Pro's of clang vs GCC:

  • The Clang ASTs and design are intended to be easily understandableby anyone who is familiar with the languages involved and who has a basic understanding of how a compiler works. GCC has a very old codebase which presents a steep learning curve to new developers.
  • Clang is designed as an API from its inception, allowing it to be reused by source analysis tools, refactoring, IDEs (etc) as well as for code generation. GCC is built as a monolithic static compiler, which makes it extremely difficult to use as an API and integrate into other tools. Further, its historic design and current policy makes it difficult to decouple the front-end from the rest of the compiler.
  • Various GCC design decisions make it very difficult to reuse: its build system is difficult to modify, you can't link multiple targets into one binary, you can't link multiple front-ends into one binary, it uses a custom garbage collector, uses global variables extensively, is not reentrant or multi-threadable, etc. Clang has none of these problems.
  • Clang does not implicitly simplify code as it parses it like GCC does. Doing so causes many problems for source analysis tools: as one simple example, if you write "x-x" in your source code, the GCC AST will contain "0", with no mention of 'x'. This is extremely bad for a refactoring tool that wants to rename 'x'.
  • Clang can serialize its AST out to disk and read it back into another program, which is useful for whole program analysis. GCC does not have this. GCC's PCH mechanism (which is just a dump of the compiler memory image) is related, but is architecturally only able to read the dump back into the exact same executable as the one that produced it (it is not a structured format).
  • Clang is much faster and uses far less memory than GCC.
  • Clang has been designed from the start to provide extremely clear and concise diagnostics (error and warning messages), and includes support for expressive diagnostics. Modern versions of GCC have made significant advances in this area, incorporating various Clang features such as preserving typedefs in diagnostics and showing macro expansions, but GCC is still catching up.
  • GCC is licensed under the GPL license. clang uses a BSD license,which allows it to be embedded in software that is not GPL-licensed.
  • Clang inherits a number of features from its use of LLVM as a backend, including support for a bytecode representation for intermediate code, pluggable optimizers, link-time optimization support, Just-In-Time compilation, ability to link in multiple code generators, etc.
  • Clang's support for C++ is more compliant than GCC's in many ways.
  • Clang supports many language extensions, some of which are not implemented by GCC. For instance, Clang provides attributes for checking thread safety and extended vector types.

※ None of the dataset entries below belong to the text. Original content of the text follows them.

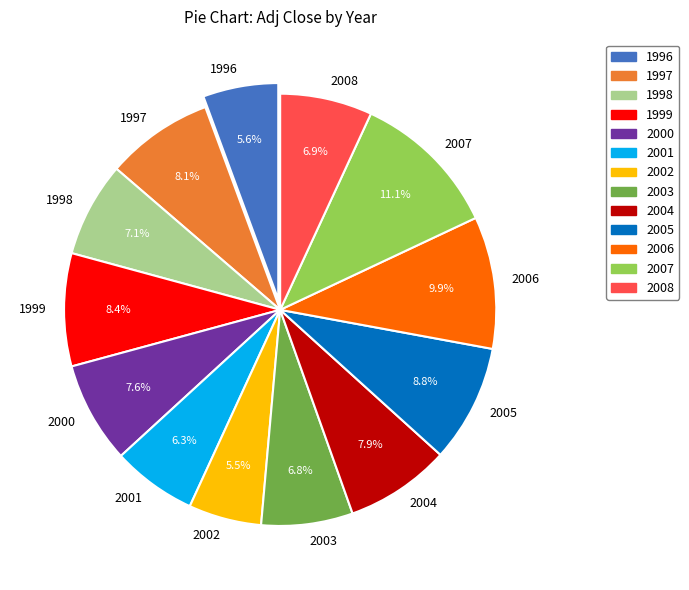

What is the ratio of the value at 1996 to the value at 2008?

0.8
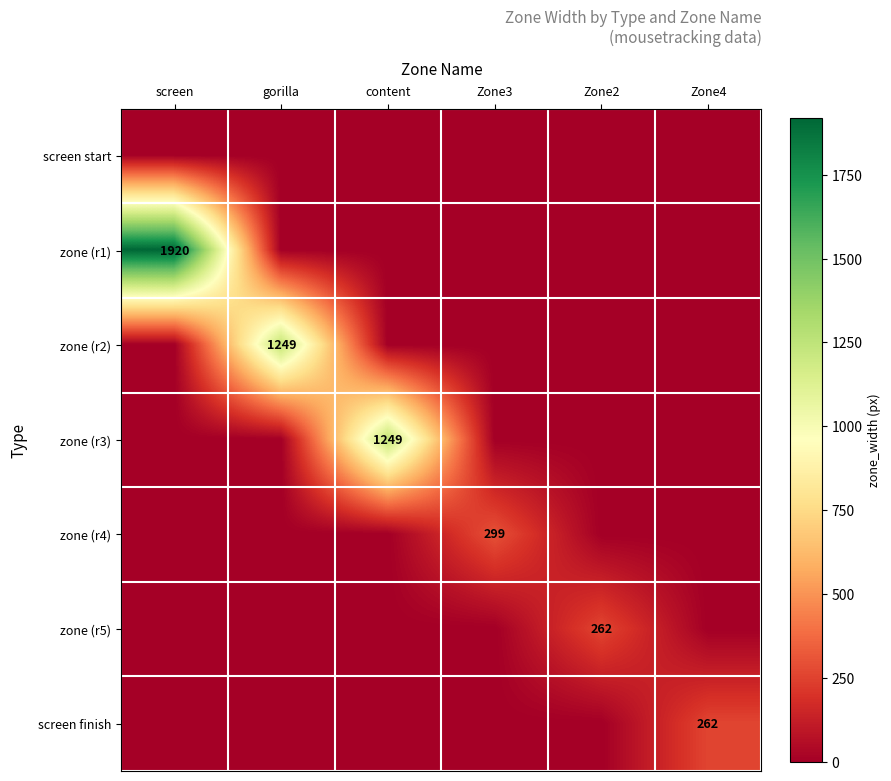

Which label corresponds to the smallest value in the chart?

screen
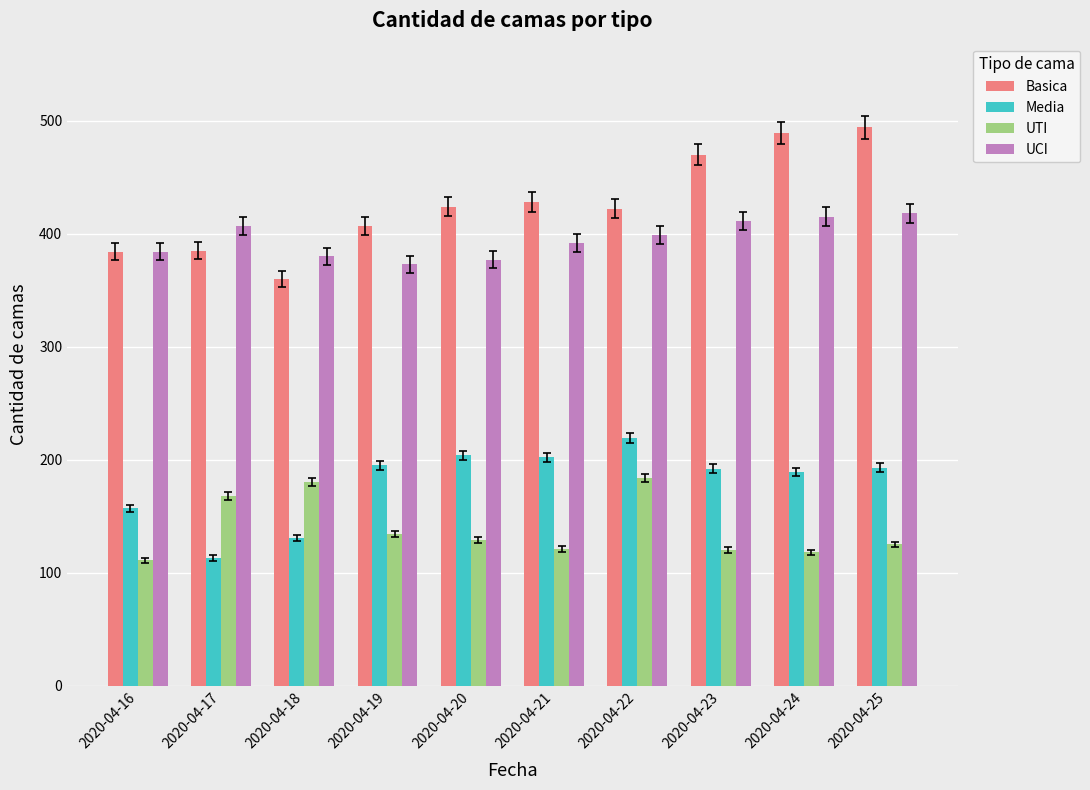

What is the maximum value for Media?

219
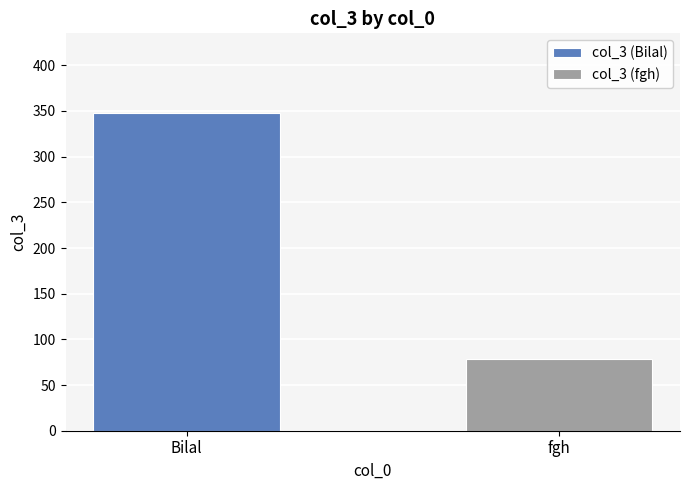

List the series in order of their overall mean, lowest first.

col_3 (fgh), col_3 (Bilal)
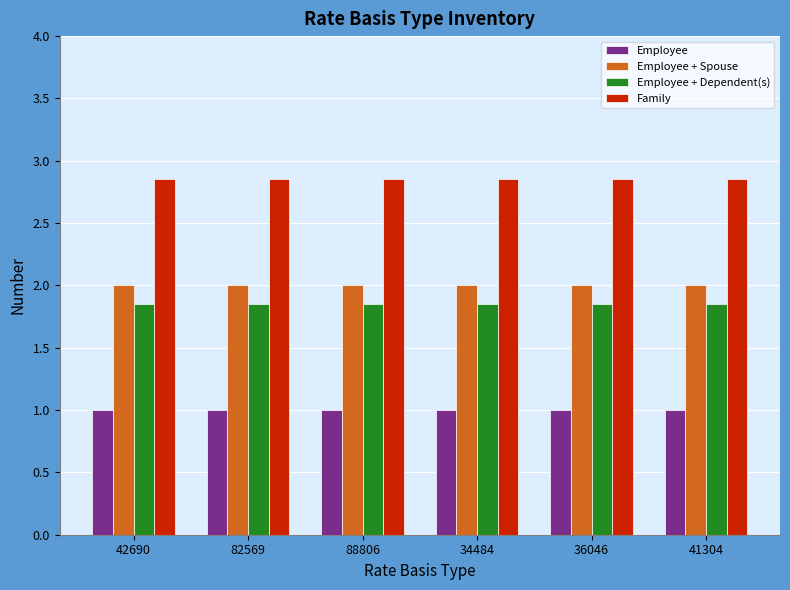

How many bars are there in total?

24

So, As a final thought, I think clang is better. Clang is backed by Google, Apple and Microsoft too. Latest version of clang is 5.0 and Clang AST is more advanced used by professional and Clang tooling is cool also. For example, Clang-format works great with vim and emacs. Clang error message and warnings is more robust than GCC. Clang has thread sanitizer, ASAN(Address sanitizer), MSAN and finally LLVM(low level virtual machine) compiler infrastructure project is really cool.

Barry Rountree

If you’re doing compiler research, LLVM/Clang is much, much easier to modify as plugins were part of the original architecture.

If you’re wanting faster binaries, there’s no substitute for trying them both and measuring the results.

Anton Carver

I assume you mean G++ (not GCC which is either the C compiler or the whole compiler system).

G++ still tends to generate slightly faster code for most cases. Clang tends to be much stricter about conformance to the standard (though G++ seems to be getting better). Clang / LLVM is generally more tool friendly, if you are interested in manipulating C++ code in a tool. GCC is GPL and Clang is BSD License.